BEETHOVEN: TRIPELCONCERT, BARENBOIM

Beethoven: Tripelconcert in c op. 56; Koorfantasie in c op. 80. Daniel Barenboim (piano), Itzhak Perlman (viool) en Yo-Yo Ma (cello) c.q. het koor van de Berlijnse Staatsopera met het Berlijns filharmonisch orkest o.l.v. Daniel Barenboim. EMI 491.473-9 (59’, 4:3, geluid 2.0, regio 0). 1995

 

Zowel het Tripelconcert als de Koorfantasie zijn werken van Beethoven die men zelden in natura krijgt voorgeschoteld. Reden temeer dus om deze opnamen die werden gemaakt tijdens twee opeenvolgende concerten in februari 1995 dankbaar te ontvangen, eerst als cd (EMI 555.516-2), nu dus ook in beeld. Barenboim, die met zijn doen en laten als dirigent en pianist nogal eens wisselende reacties oproept, verkeert hier in uitstekende vorm en overtuigt geheel, dirigerend van achter de vleugel.

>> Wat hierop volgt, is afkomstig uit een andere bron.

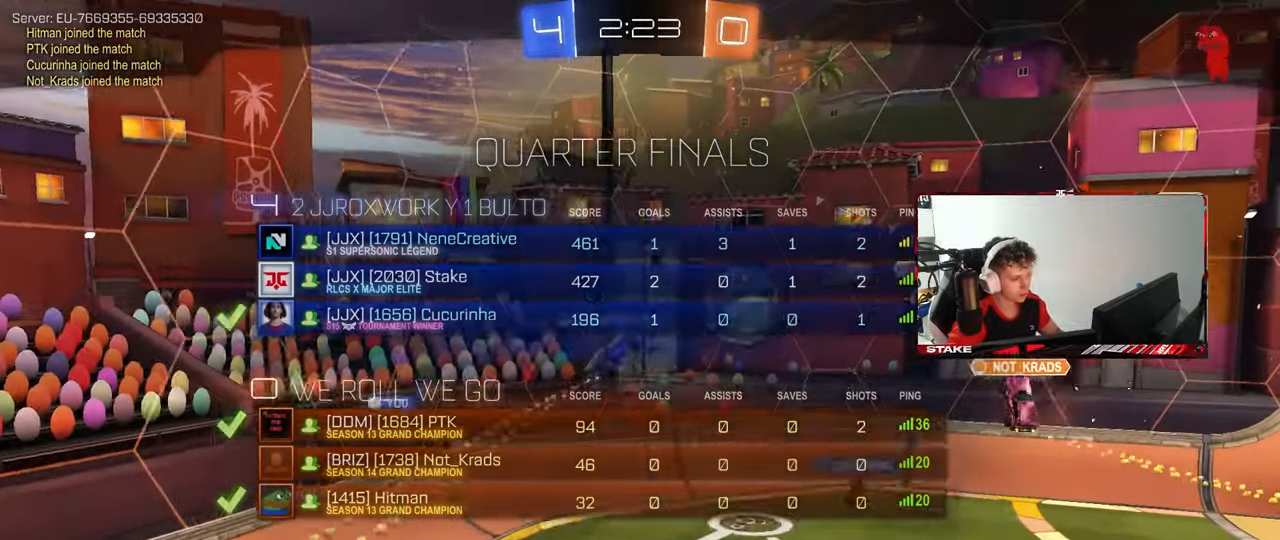
{"keys": ["tab"], "mouse": [], "mouse_move": "down", "events": [[133, "tab", "down"]]}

Te betreuren valt hooguit dat de pret al net binnen een uur voorbij is.

Het drietal wereldberoemde solisten toont – misschien omdat het om een ‘live’ affaire gaat – veel spontaniteit en verbeeldingsvermogen. Het ontbreekt ook niet aan een persoonlijk stempel. Ze ‘spelen’ echt met elkaar in alle betekenissen van dat woord. Yo-Yo Ma speelt onbewust (?) haast de hoofdrol en levert een paar onvergetelijk mooie pianissimi in het langzame deel.

Het moet voor de technici niet eenvoudig zijn geweest om een juiste klankbalans te maken, maar hier is dat aardig gelukt. Kleine manco’s (Barenboims vleugel is wat verder weg geplaatst in het klankspectrum, met name als het orkest voluit gaat) worden makkelijk gecompenseerd als men de solisten ook ziet spelen.

Het succes van de Koorfantasie hangt vooral van de kwaliteiten, de inbreng van de pianist in zijn lange beginsolo af. Barenboim lijkt hier volkomen in zijn element te zijn, hij speelt zijn solo quasi improviserend, geniet merkbaar van de variaties op het thema en laat de verwantschap met het ‘Freude’ thema uit de 9e symfonie voldoende uitkomen de vleugel klinkt nu fraaier en de camera volgt de ontwikkeling op de voet door ook andere solobijdragen van fluit, 2 hobo’s, 2 klarinetten en fagot, strijkkwartet enzovoorts in beeld te brengen. Heel energiek klinken de csárdás variatie en de militaire mars die dat gedeelte afronden. De koorinbreng volgt als een pakkende epiloog met zes goede, uit het koor gerekruteerde solisten. Grootste manco: het ontbreken van ondertitels c.q. de weggelaten tekst uit het begeleidende boekje.